Instructions to follow:
Using the listing below, copy exactly the lines from the one containing "Figure 4. Strategies" to the one containing "FIGURE 1 | Species", both lines included, and no others.

Provided information:
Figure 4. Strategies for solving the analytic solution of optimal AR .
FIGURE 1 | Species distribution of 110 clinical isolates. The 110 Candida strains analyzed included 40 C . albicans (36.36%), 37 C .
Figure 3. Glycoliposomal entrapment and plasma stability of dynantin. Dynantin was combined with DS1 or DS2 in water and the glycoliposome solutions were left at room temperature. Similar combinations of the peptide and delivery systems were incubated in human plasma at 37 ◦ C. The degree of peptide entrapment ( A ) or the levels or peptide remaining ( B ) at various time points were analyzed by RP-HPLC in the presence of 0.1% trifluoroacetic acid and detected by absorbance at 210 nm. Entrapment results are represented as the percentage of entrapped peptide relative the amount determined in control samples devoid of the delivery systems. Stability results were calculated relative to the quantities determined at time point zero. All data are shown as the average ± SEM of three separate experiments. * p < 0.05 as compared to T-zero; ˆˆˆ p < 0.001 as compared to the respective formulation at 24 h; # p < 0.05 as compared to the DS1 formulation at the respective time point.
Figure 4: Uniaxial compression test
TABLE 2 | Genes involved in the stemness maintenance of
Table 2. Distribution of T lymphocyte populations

* * *

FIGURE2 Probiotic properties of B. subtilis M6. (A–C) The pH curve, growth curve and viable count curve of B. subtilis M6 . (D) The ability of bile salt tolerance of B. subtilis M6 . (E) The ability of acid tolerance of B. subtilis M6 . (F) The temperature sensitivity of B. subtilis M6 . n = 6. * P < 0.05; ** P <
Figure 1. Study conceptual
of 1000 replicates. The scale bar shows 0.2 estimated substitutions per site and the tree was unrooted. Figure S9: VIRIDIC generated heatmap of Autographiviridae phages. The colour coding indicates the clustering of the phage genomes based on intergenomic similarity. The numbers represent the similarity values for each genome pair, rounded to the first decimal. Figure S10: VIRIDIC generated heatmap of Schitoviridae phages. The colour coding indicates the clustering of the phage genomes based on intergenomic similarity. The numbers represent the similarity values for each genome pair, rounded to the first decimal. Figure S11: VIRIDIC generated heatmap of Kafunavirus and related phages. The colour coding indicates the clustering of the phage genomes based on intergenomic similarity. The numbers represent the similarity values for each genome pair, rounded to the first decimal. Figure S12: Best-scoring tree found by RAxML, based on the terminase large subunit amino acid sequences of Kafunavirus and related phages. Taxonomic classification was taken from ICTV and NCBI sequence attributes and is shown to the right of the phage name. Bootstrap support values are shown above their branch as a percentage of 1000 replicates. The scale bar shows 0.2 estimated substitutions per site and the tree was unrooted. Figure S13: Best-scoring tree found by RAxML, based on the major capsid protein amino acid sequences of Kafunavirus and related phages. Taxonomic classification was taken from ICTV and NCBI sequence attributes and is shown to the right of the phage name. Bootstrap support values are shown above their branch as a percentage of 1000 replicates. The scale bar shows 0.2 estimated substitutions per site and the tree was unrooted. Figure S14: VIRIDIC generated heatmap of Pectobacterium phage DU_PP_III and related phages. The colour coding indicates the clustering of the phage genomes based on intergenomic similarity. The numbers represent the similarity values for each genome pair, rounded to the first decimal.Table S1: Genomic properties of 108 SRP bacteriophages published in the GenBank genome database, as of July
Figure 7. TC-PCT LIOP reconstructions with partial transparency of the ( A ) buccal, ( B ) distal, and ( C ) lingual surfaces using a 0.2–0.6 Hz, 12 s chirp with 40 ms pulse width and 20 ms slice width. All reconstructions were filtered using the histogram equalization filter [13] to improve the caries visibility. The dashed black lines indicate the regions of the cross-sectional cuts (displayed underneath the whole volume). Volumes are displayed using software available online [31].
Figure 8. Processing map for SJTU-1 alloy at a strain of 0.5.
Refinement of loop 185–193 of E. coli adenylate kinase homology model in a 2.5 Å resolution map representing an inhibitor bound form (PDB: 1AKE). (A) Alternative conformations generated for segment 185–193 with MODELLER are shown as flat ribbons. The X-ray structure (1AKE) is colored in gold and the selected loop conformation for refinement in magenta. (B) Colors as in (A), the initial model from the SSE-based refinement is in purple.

--

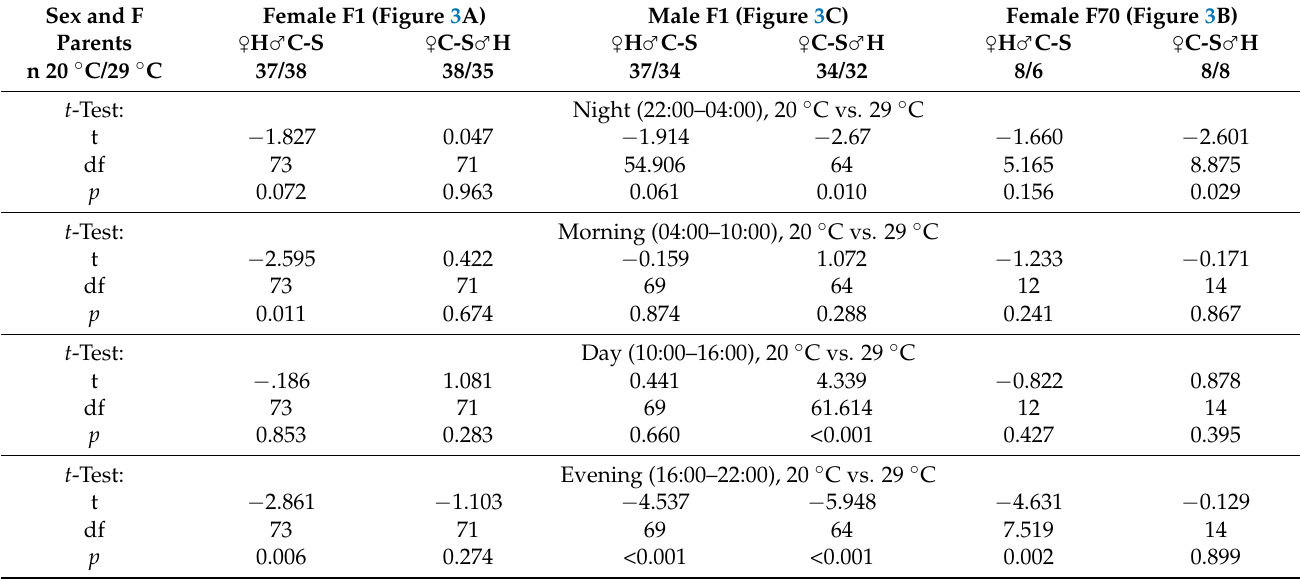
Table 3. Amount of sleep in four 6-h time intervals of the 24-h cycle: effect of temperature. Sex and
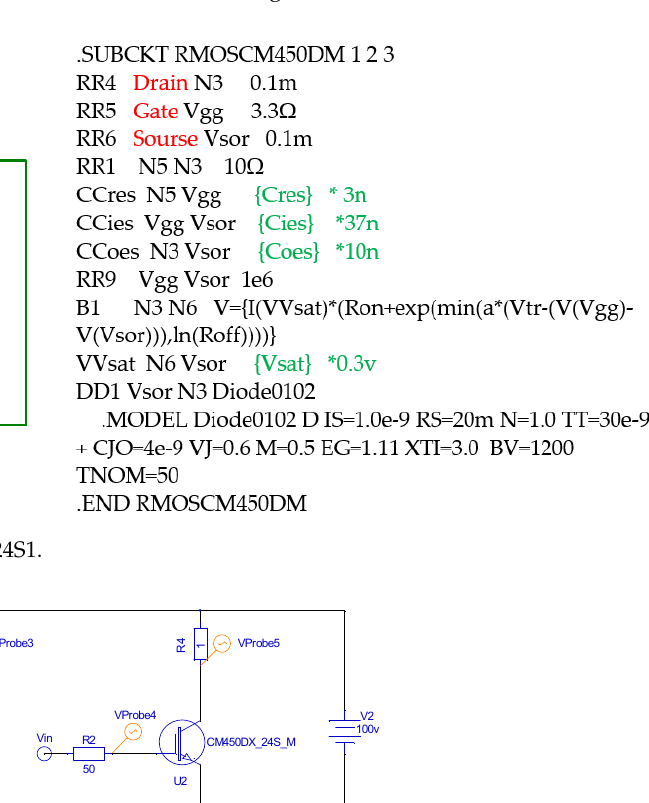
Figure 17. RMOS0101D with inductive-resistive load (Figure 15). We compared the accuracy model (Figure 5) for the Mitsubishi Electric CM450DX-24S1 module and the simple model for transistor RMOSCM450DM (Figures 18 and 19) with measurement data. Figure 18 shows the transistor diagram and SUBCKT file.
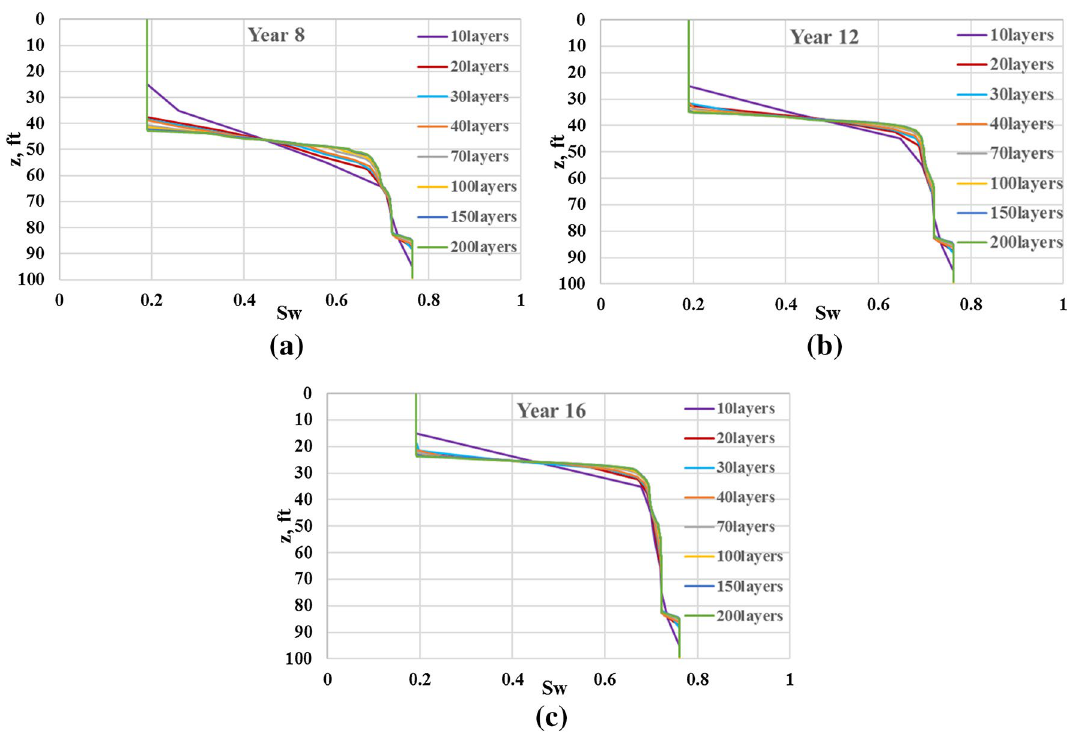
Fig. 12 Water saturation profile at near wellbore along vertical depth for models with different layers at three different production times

Result for this task:
Figure 4. Strategies for solving the analytic solution of optimal AR .
FIGURE 1 | Species distribution of 110 clinical isolates. The 110 Candida strains analyzed included 40 C . albicans (36.36%), 37 C .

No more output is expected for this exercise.